Here's the problem... *shrug* I modeled a shield with many different parts (wooden planks, metal rim, bolts, etc.)
I have my LP Mesh:
HP Polypainted Mesh:
UVs of LP Mesh:
After merging the objects in Maya & ZBrush, I export to OBJs and also create a cage from my LP mesh to be slightly larger than my HP mesh. When I bake out any map from xNormal, I get overlapping pieces on any map I try to bake.
It's easier to see the problem on the normal and vertex color maps. The pink bolts on the left have outlines on the blue metal rim. Same goes for the purple arrowheads on the orange wood planks.
Normal, Occ, and Vertex Color maps
I'm sure there's a stupid easy solution to this. I've been trying to wrap my head around this for days playing with settings in xNormal. Do I have to bake these normals separately? For each piece?????
Thanks in advance!
Replies
But TBH I think you should reconsider your low poly and make it one piece, since nothing really deviates too much from the shield shape.

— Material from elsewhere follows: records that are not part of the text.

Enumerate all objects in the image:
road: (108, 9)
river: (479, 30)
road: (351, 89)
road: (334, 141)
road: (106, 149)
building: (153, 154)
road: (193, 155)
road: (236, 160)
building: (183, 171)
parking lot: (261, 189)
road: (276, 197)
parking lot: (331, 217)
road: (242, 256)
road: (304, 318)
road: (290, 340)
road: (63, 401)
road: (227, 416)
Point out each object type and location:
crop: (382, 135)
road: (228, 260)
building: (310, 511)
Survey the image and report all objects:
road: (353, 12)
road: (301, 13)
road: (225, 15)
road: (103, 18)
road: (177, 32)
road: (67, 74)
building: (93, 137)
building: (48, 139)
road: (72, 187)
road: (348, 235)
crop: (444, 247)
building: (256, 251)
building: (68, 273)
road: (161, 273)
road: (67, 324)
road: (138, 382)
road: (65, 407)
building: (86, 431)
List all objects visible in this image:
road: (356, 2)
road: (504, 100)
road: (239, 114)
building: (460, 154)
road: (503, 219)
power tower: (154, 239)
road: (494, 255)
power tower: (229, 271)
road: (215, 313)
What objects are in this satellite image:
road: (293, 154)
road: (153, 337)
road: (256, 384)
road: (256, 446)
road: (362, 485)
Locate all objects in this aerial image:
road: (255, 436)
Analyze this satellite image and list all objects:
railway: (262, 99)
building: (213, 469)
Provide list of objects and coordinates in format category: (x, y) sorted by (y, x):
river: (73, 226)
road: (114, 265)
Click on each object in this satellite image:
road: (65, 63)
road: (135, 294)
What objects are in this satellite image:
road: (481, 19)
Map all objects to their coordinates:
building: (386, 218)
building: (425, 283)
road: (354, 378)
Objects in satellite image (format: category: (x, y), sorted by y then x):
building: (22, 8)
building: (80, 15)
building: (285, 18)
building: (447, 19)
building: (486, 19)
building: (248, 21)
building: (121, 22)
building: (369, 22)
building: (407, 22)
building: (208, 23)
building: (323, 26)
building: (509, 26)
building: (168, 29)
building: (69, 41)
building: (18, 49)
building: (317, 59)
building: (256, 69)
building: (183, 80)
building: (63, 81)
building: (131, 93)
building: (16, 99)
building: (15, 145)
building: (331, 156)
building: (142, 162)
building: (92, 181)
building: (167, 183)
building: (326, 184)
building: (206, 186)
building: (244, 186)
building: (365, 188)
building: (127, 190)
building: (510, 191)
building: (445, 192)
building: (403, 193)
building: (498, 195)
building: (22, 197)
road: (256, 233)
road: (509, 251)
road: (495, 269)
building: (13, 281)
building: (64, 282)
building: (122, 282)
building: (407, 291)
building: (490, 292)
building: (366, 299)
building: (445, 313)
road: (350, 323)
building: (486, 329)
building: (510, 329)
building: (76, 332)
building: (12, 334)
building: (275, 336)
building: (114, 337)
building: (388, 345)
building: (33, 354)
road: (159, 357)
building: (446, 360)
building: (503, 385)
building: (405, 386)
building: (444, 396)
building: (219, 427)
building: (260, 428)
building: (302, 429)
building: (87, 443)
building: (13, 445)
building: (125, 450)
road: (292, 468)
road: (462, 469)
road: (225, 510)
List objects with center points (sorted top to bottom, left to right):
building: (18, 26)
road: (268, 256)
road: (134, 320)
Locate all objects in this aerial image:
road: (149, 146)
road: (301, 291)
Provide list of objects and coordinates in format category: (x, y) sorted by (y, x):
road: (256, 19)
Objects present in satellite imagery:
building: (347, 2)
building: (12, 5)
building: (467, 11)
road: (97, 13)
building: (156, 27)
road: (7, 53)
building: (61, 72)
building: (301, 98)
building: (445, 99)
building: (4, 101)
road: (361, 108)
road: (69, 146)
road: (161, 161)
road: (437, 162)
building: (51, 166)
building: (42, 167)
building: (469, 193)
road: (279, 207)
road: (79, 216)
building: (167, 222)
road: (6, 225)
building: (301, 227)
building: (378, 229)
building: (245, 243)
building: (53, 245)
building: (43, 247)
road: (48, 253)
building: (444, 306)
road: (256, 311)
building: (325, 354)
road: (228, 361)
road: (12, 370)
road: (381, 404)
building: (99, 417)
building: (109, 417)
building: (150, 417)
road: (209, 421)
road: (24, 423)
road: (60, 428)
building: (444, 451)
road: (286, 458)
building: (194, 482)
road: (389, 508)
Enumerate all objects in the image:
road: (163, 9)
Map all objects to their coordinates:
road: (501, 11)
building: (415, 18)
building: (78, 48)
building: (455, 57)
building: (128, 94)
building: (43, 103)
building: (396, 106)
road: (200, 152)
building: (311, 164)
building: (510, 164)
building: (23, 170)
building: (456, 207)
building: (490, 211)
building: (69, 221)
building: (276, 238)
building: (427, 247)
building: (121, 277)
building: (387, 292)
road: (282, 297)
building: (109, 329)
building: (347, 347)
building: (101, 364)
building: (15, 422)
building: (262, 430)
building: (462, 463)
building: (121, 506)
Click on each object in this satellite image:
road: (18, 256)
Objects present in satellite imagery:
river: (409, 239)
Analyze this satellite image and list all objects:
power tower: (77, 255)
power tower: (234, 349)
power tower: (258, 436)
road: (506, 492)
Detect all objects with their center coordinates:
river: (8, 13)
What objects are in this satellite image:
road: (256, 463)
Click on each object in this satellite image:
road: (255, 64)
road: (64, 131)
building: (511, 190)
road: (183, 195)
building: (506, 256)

But in this case just start from scratch and make the wooden planks / center piece all made from a single cylinder?
Thanks m4dcow
Well would could bake separately like you say, but this would require combining all the bakes in photoshop every time you need to re bake. I think the Substance Designer 5's baking system is adding something I suspect to automate this sort of thing, ie: combine separate bakes and hopefully when xNormal 4 is released it has a solution to make this easier also.
Exploding is like those technical diagrams of machinery that show how everything fits together, so you don't have issues with clipping projections. Benefit is you don't have to combine maps in photoshop after baking.
I also believe Max has something with material ids where if you assign a particular material id to a corresponding high and low poly pair, it won't pickup from another corresponding set. Not too sure how it works under the hood, plus I use Maya so I don't really have much experience with it.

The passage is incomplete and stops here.